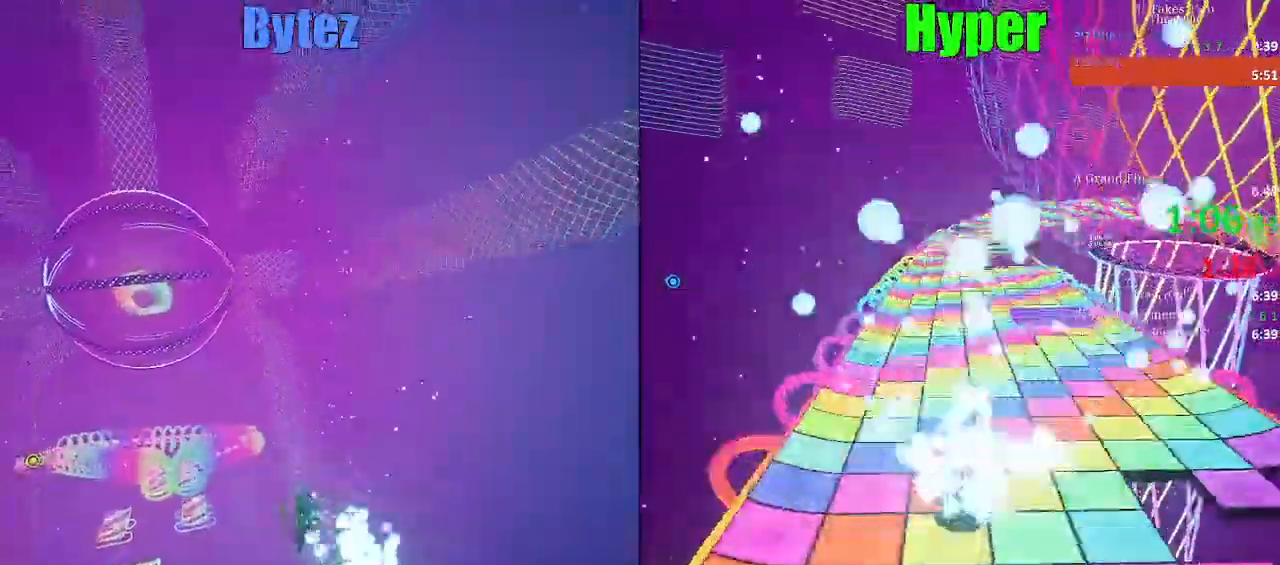
{"keys": ["a"], "events": [[117, "w", "up"]]}
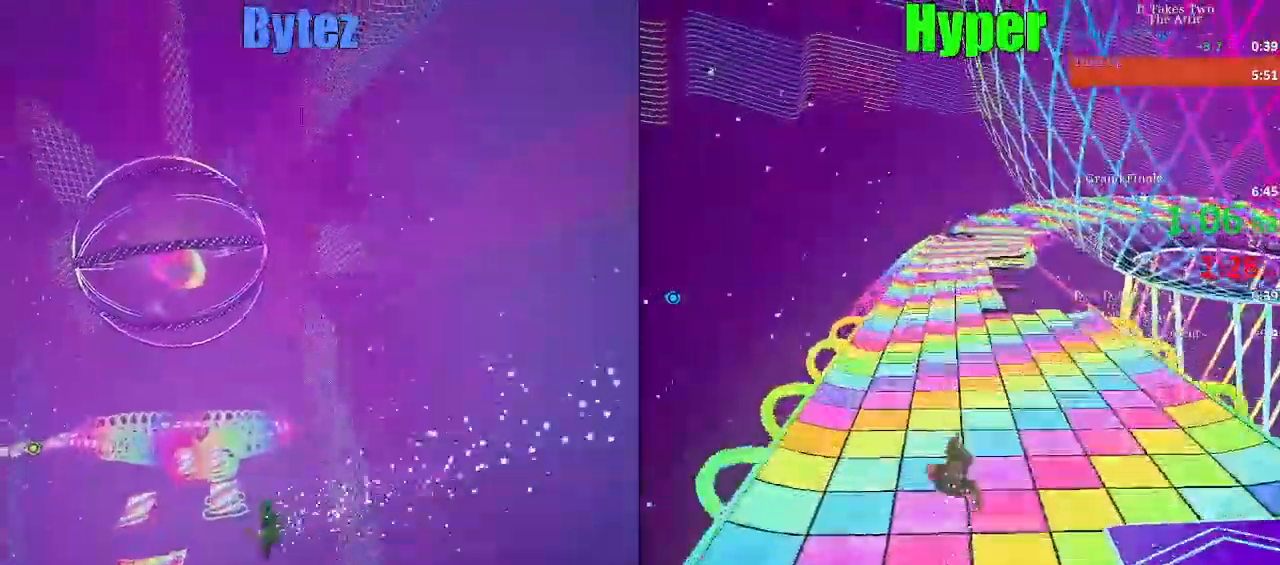
{"keys": ["w"], "events": [[183, "w", "down"], [283, "a", "up"]]}
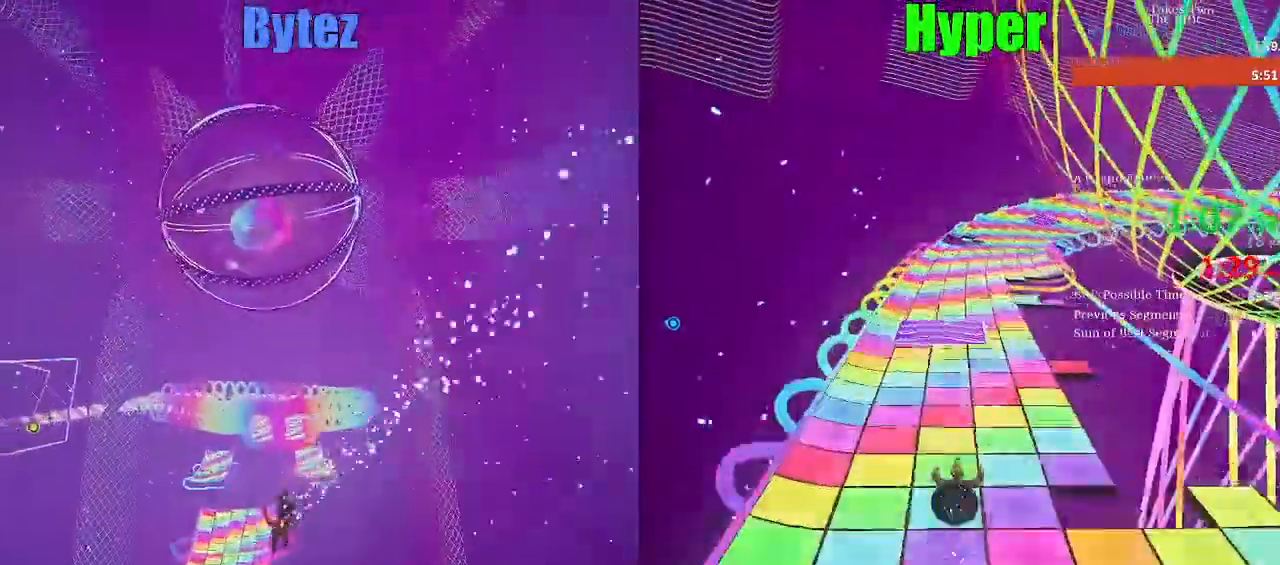
{"keys": ["d", "w"], "events": [[17, "a", "down"], [100, "a", "up"], [250, "d", "down"], [333, "d", "up"], [483, "d", "down"]]}
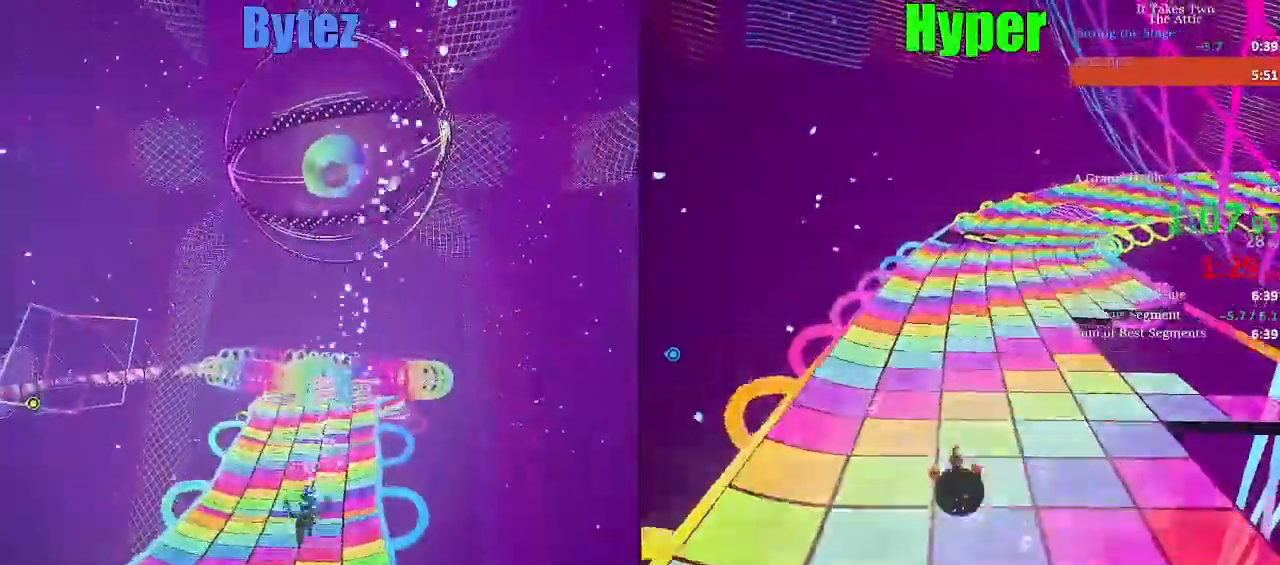
{"keys": ["w"], "events": [[33, "d", "up"]]}
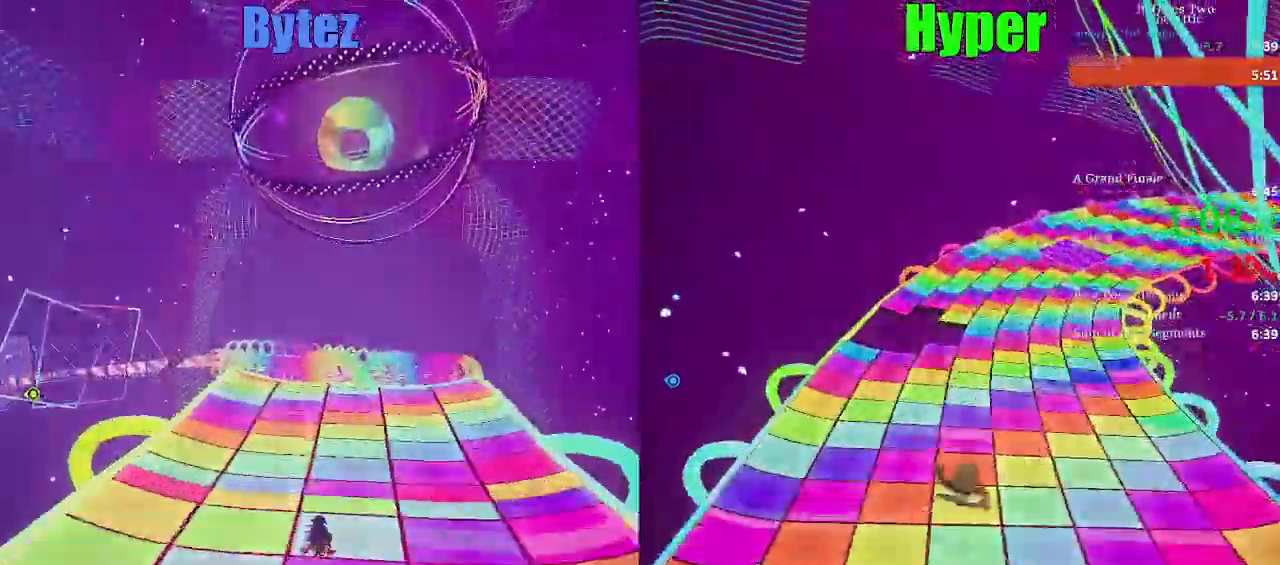
{"keys": ["a", "w"], "events": [[50, "space", "down"], [233, "space", "up"], [317, "a", "down"]]}
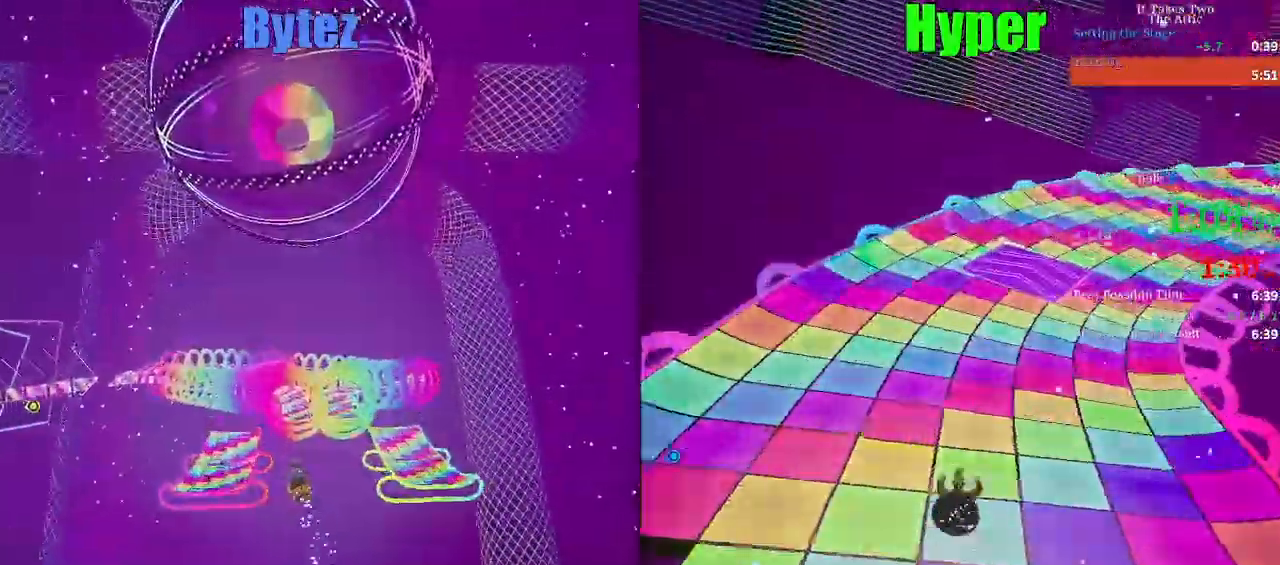
{"keys": [], "events": [[50, "a", "up"], [200, "a", "down"], [283, "w", "up"], [383, "a", "up"]]}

- [AIM OF THE EXERCISE]
When you retype the material above, keep every word exact and drop the images.

- [TASK SOLUTION]
{"keys": ["a"], "events": [[117, "w", "up"]]}
{"keys": ["w"], "events": [[183, "w", "down"], [283, "a", "up"]]}
{"keys": ["d", "w"], "events": [[17, "a", "down"], [100, "a", "up"], [250, "d", "down"], [333, "d", "up"], [483, "d", "down"]]}
{"keys": ["w"], "events": [[33, "d", "up"]]}
{"keys": ["a", "w"], "events": [[50, "space", "down"], [233, "space", "up"], [317, "a", "down"]]}
{"keys": [], "events": [[50, "a", "up"], [200, "a", "down"], [283, "w", "up"], [383, "a", "up"]]}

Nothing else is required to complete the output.